Interactions Among Nasopharyngeal Bacteria (IANB)
The nasopharynx is the primary reservoir of respiratory pathogens that can cause respiratory and middle ear infections. It is increasingly recognised that co-residing nasopharyngeal commensal bacteria can modify the behaviour of pathogenic species. Such observations are driving study of probiotic strategies for preventing and disrupting nasopharyngeal colonisation by pathogens. Understanding interactions between commensal and pathogenic species that co-reside in the nasopharynx is critical to the design of such novel therapies.

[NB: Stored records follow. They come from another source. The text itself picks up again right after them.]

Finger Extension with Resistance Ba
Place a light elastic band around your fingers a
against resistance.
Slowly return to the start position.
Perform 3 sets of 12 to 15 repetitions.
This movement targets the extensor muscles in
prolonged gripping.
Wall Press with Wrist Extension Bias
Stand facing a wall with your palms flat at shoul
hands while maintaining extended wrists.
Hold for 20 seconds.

Microbiome studies have revealed the presence of a range of previously unrecognised commensals in the nasopharynx. One example is Candidatus Ornithobacterium hominis (OH), a new bacterium first isolated by the Menzies’ laboratory team, which was later cultured. The role of OH in disease processes is currently unknown; however, its nearest relative is an avian respiratory pathogen. Preliminary work has identified a second bacteria that co-resides and interacts with OH. The aims of this project are to identify and characterise this second bacterium, and to determine whether it can affect respiratory pathogen growth either directly or in combination with OH.
This study will use isolates available from our existing biobank of respiratory specimens provided with consent for additional research purposes. While there is no direct benefit to the participants included in the parent studies, it is hoped that the work will, in the longer term, contribute to improved understanding of disease processes involved in the development of chronic airway infections. Use of biobanked specimens reduces the research burden on remote communities.
Sustainability and transferability
This work will contribute new knowledge about nasopharyngeal bacteria with a focus on understanding whether the targeted commensal species affect growth of bacteria known to be important in respiratory disease. It is expected that the study results will be disseminated through a publication, as well as presentation at a relevant conference.
The laboratory team is committed to growing capability of Aboriginal and Torres Strait Islander health science researchers through a Pathways program that commences with Certificate III in Laboratory Skills training offered to high school graduates with progression to undergraduate cadetships, with support for progression to post-graduate studies. Towards this end, our group currently includes two undergraduate cadets who are working on a range of microbiological projects.